We didn’t have time on this trip to explore the seven museums inside, each one requiring an entrance ticket. The art is spread out among the various collections of painting and sculpture, including Michelangelo’s final work, the unfinished Rondanini Pieta.
The Good Luck Bull of Galleria Vittorio Emanuele II
Near the Duomo, take the opportunity to walk inside the elegant arcade that has been a shopping destination since the late 1800s. While the stores are filled with the same luxury brands you’d find in Beverly Hills or Miami Beach, the good luck associated with the place is absolutely free of charge.
It is a tradition to seek out the floor mosaic of a bull. Spinning around three times on the bull’s testicles is said to bring good luck. Not surprisingly there’s an eager crowd of visitors waiting for a turn to spin. Not so lucky for the bull because there’s a hole in the mosaic where its balls used to be.
Memorable Milan Pizza with Some Free Booze
Perhaps the good luck paid off in a memorable experience at a friendly pizza place called Piz. It’s next door to a small church, only a ten minute walk from the Duomo on a busy shopping street. Local business people on their lunch break blended in with the tourists. You can sit al fresco outside or in the cool, colorful dining rooms.

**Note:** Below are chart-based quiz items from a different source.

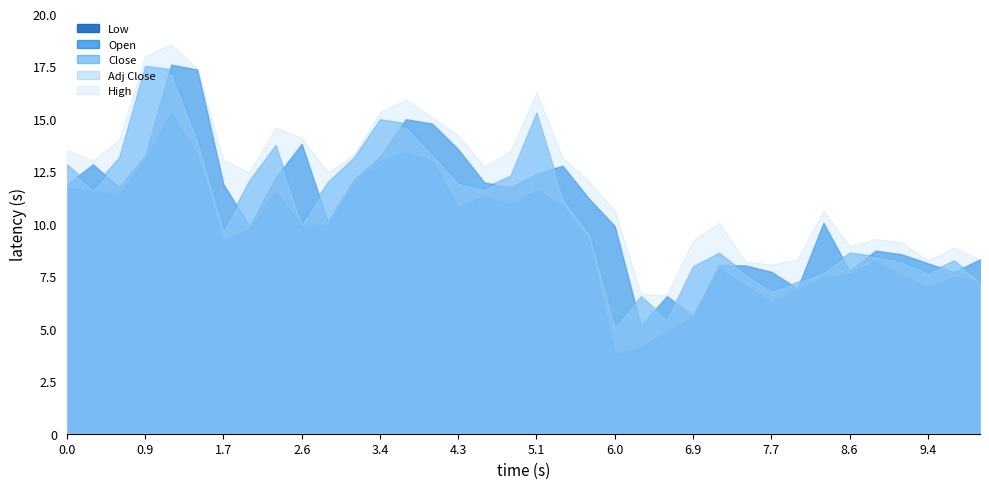

Reading left to right, what are all the values shown in this chart?

Low: 469.1	463.1	456.1	523.0	612.0	531.0	368.1	391.0	462.0	397.0	397.9	478.0	520.3	536.1	520.0	432.0	452.2	437.0	464.6	435.0	370.0	152.2	164.3	195.4	223.0	315.0	283.0	251.4	276.1	297.0	304.9	330.0	301.7	278.7	300.0	290.6
Open: 474.9	513.5	470.0	530.0	703.5	694.0	475.6	395.0	487.9	552.5	404.5	484.5	528.5	599.5	591.1	542.1	478.9	469.6	495.5	510.8	448.8	395.8	205.9	262.4	225.0	321.2	320.9	308.7	276.9	402.0	310.0	349.0	341.9	324.9	308.2	332.4
Close: 513.5	470.5	526.5	701.4	694.8	565.2	390.2	483.6	550.1	403.9	480.1	526.2	599.5	591.7	538.8	480.8	469.6	491.9	612.3	450.4	383.5	203.8	262.4	218.2	319.3	345.1	305.8	273.0	289.4	309.4	345.2	338.9	329.8	307.4	330.2	291.2
Adj Close: 504.7	462.4	517.5	689.4	684.1	556.6	384.2	476.2	541.7	397.7	472.7	518.2	590.2	582.6	530.5	476.0	464.9	487.0	606.2	445.9	379.7	201.7	259.8	216.0	316.1	341.7	302.8	270.3	286.6	306.4	341.8	335.5	326.5	304.4	327.0	288.4
High: 540.8	520.9	560.0	719.8	741.8	696.0	521.4	498.2	583.7	563.7	497.8	532.4	613.0	636.3	602.9	568.1	508.9	538.4	650.0	526.0	481.2	424.9	266.4	263.9	367.8	402.0	328.4	322.4	332.4	424.9	357.0	371.0	364.8	330.0	354.4	332.4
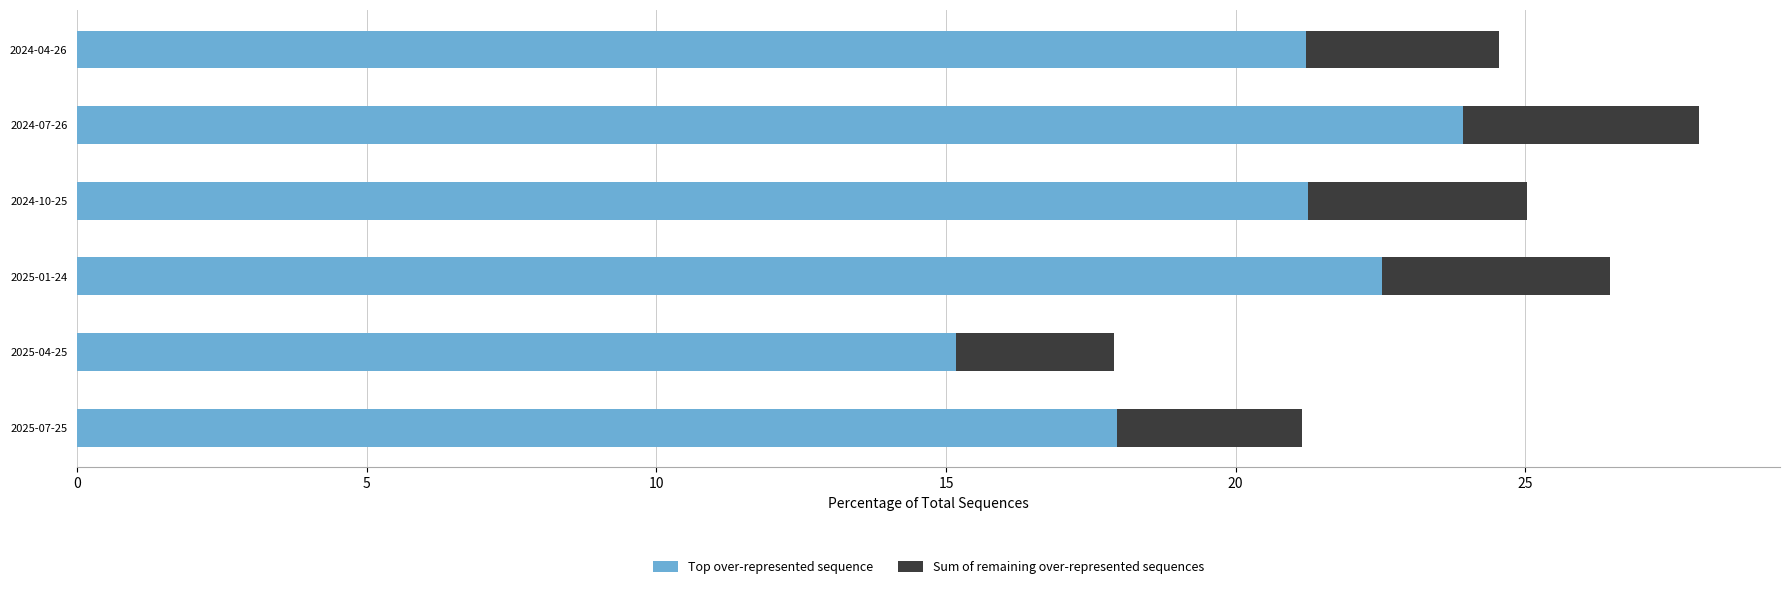

What is the difference between the second highest and second lowest values in the Top over-represented sequence series?

4.6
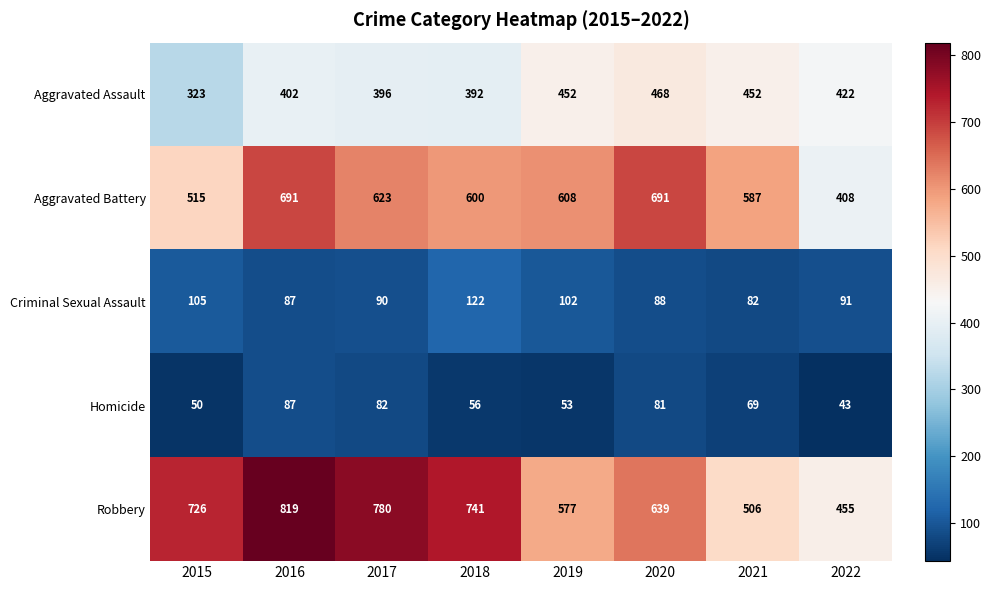

Which category has the highest value across all series?

2016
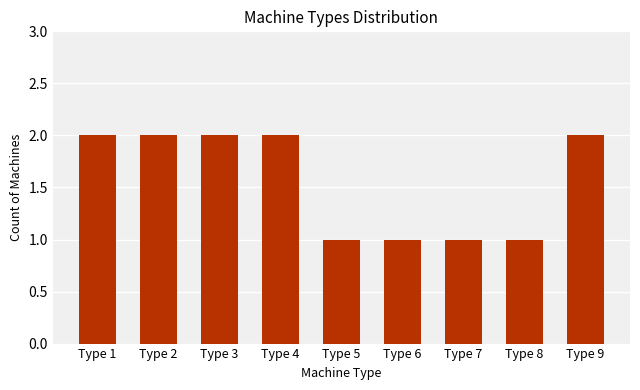

How many values are between 1 and 2?

9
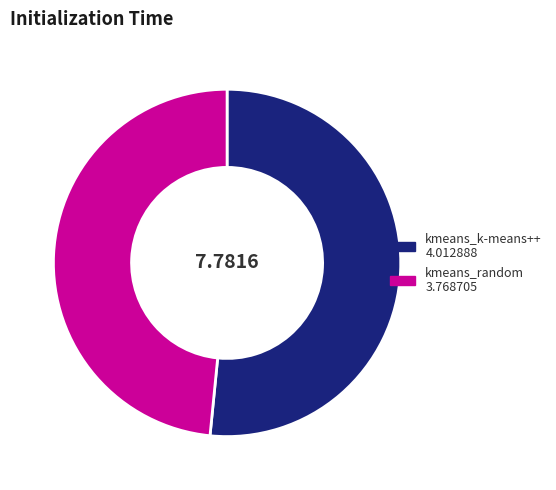

Is there any slice that represents more than half of the pie?

Yes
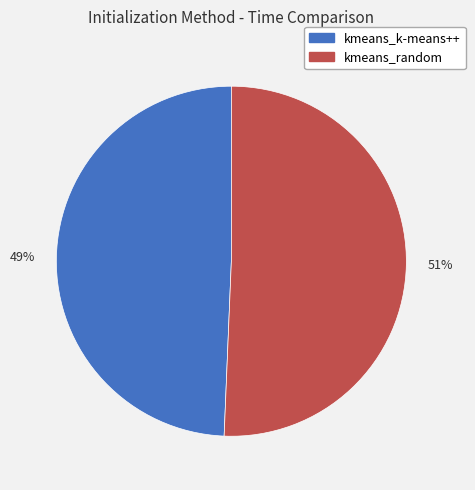

To the nearest percent, what is the combined percentage of 49% and 51%?

100%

What sets this place apart is the youthful energy of the staff. They immediately steer you to a table with a small, free glass of ice cold sparkling wine. They only have a few types of tasty pizza on the menu, plus a pizza of the day. Yeah, the draft beer was a bit pricey, but they made up for it with a free serving of meloncello when they cleared the plates and brought the check.
When we went inside to pay, we could see the wood-fired pizza oven and the flags of the countries represented by the mostly immigrant staff cranking out the delicious food. The cashier asked if I had ever been to Sri Lanka. When I told him I had taught journalists in Colombo and loved it there, that was an excuse for another round of free liqueur. So I made sure to give him a tip — which earned yet another glass. We happily stumbled back to our rental apartment to take a siesta and get dressed up for our night at the opera in Milan.
Terry’s Travel Tips
How to Get to Milan: There are airline connections to Milan from all over Europe and nonstop from New York/Newark in the United States. For train travelers, the grand rail station built by Mussolini is a tourist attraction in itself. We arrived by car from neighboring Slovenia. Many people combine their Milan visit with a relaxing trip to Lake Como. Save money by reserving your rental car on Auto Europe before you leave the US.

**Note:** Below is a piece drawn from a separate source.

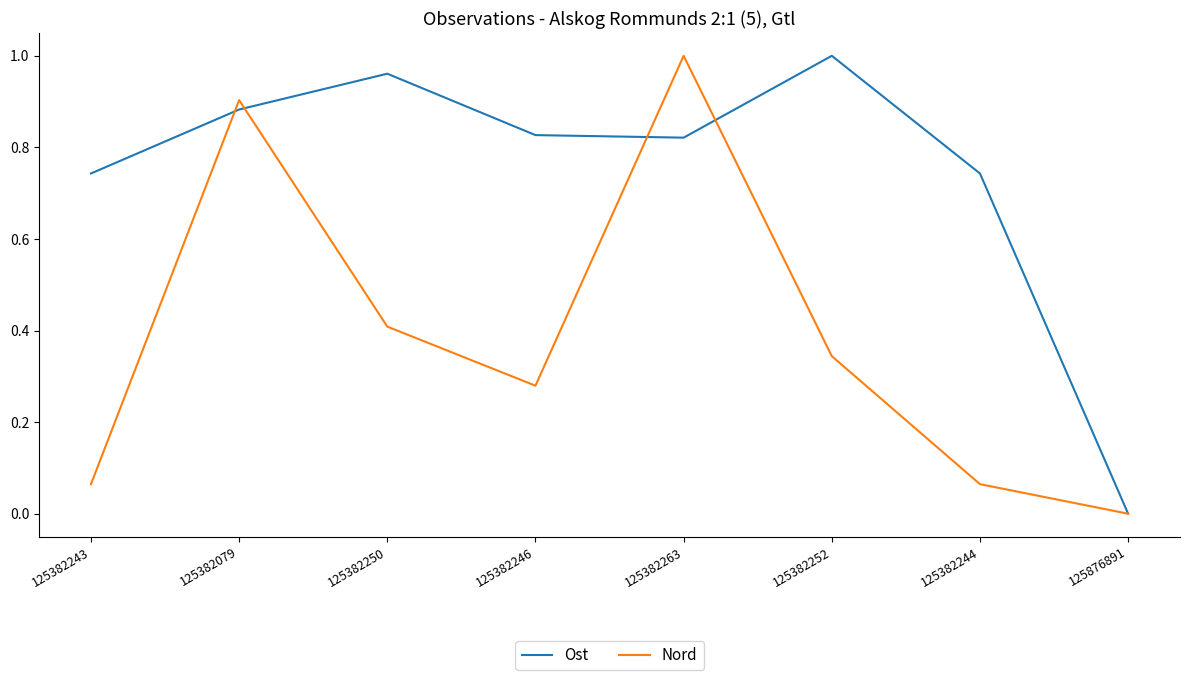

What is the sum of all Ost values?

6.0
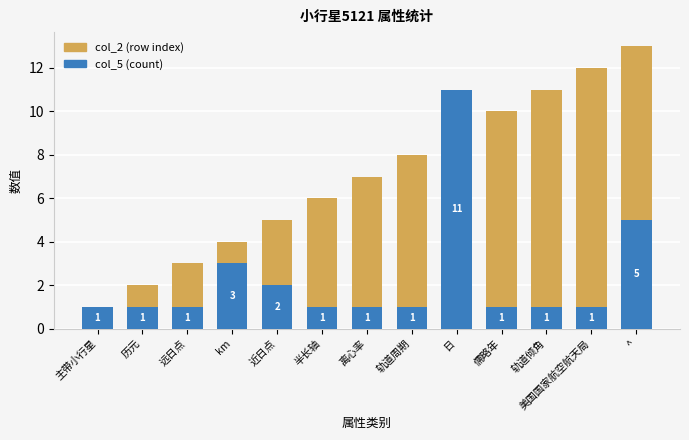

At how many categories does at least one series exceed 3?

10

Getting Around in Milan: I highly recommend taking the “ATM” public transit around Milan, instead of navigating the crazy traffic. Buy tickets at a metro station or a tobacco shop in the afternoon or evening. If you want to get an early start on sightseeing, or a late ride home after the opera, you might find no ticket sellers open near your hotel or the theater.
Where to Stay in Milan: There’s a wide choice of luxury hotels in the center of this cosmopolitan city. We found a brilliant Milan apartment rental with free parking in a secure courtyard. It was right on the #16 tram which took us to all the top sights.